My solution to this problem was that design time values always pointed to the dev environment. Any developer opens up the package, it validates against that environment and all is well and good.
Running the packages outside of dev meant that they were run through SQL Agent. If you can exact that level of control, then it's a simple matter of creating your jobs to point to the correct configuration repository.

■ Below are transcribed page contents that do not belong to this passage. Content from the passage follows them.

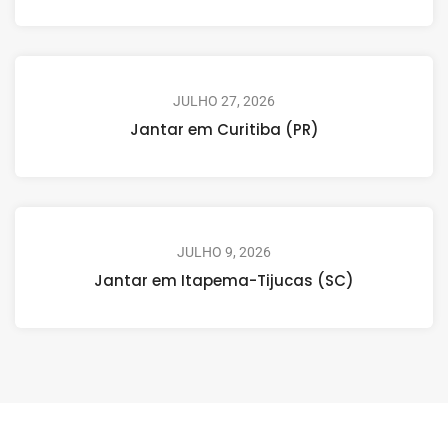
JULHO 27, 2026
Jantar em Curitiba (PR)
JULHO 9, 2026
Jantar em Itapema-Tijucas (SC)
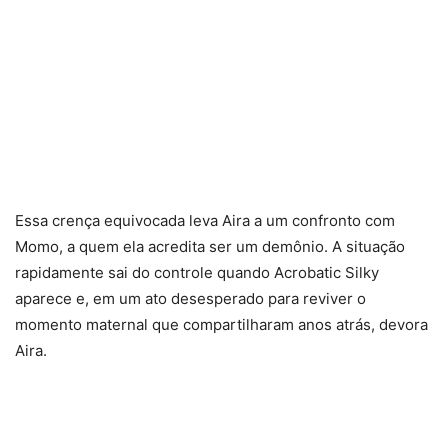
Essa crença equivocada leva Aira a um confronto com
Momo, a quem ela acredita ser um demônio. A situação
rapidamente sai do controle quando Acrobatic Silky
aparece e, em um ato desesperado para reviver o
momento maternal que compartilharam anos atrás, devora
Aira.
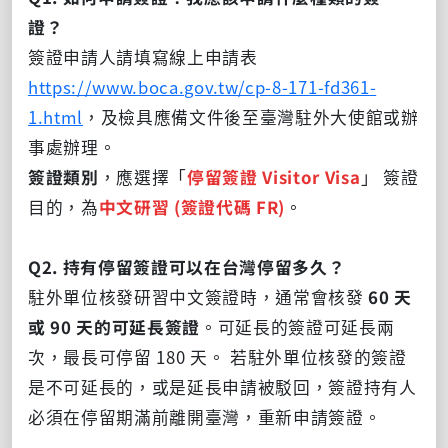
證？
簽證申請人請填寫線上申請表
https://www.boca.gov.tw/cp-8-171-fd361-
1.html
，及檢具應備文件後至臺灣駐外大使館或辦
事處辦理。
簽證類別
，應選擇「
停留簽證 Visitor Visa
」 簽證
目的，為
中文研習 (簽證代碼 FR)
。
Q2. 持有停留簽證可以在台灣停留多久？
駐外單位核發研習中文簽證時，通常會核發
60 天
或 90 天的可延長簽證
。可延長的簽證可延長兩
次，最長可停留 180 天。 若駐外單位核發的簽證
是不可延長的，或是延長申請被駁回，簽證持有人
必須在停留期滿前離開臺灣，重新申請簽證。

Physically implemented, I used a custom ssis catalog per environment (SYSDB) that held our configuration, logging framework + the standard logging table (sysdtslog90/sysssislog). Every package was required to have a variable User::Default_ConfigurationServer
and that variable was used as an expression on the Configuration Connection Manager's ConnectionString property. Sounds complex but it's not---
- Create a variable of type string
- Copy the value of the configuration
connection manager's connection string and paste that as the value
- Assign an expression back to the configuration connection manager's
ConnectionString property
Net effect in dev is that it does nothing but now you're positioned to make it work in other environments. My Agent's all look something like
DECLARE @serverName sysname
, @jobstep_command nvarchar(4000)
-- Lots of other stuff removed
SET @serverName = @@servername
SET @jobstep_command = N'/SQL "\MyPackage"' + '" /SERVER "' + @serverName + '" /CHECKPOINTING OFF /REPORTING E /SET "\Package.Variables[User::Default_ConfigurationServer].Properties[Value]";"\"Provider=SQLNCLI10;Data Source=' + @serverName + ';Initial Catalog=SYSDB;Integrated Security=SSPI;\""'
-- create the job, also removed
-- Create the job step
EXECUTE @return_code = msdb.dbo.sp_add_job
@job_name = @job_name
, @enabled = @job_enabled
, @description = @job_description
, @start_step_id = @job_start_step
, @category_name = @category_name
--, @category_id = @category
, @owner_login_name = @job_owner_login_name
, @notify_level_eventlog = @job_notify_level_eventlog
, @notify_level_email = @job_notify_level_email
, @notify_level_netsend = @job_notify_level_netsend
, @notify_level_page = @job_notify_level_page
, @notify_email_operator_name = @job_notify_email_operator_name
, @notify_netsend_operator_name = @job_notify_netsend_operator_name
, @notify_page_operator_name = @job_notify_page_operator_name
, @delete_level = @job_delete_level
, @job_id = @job_id OUTPUT
Now, regardless of where my job is created, it points that variable to the right location which in turns leads to the package discovering the correct repository and I have less work to do.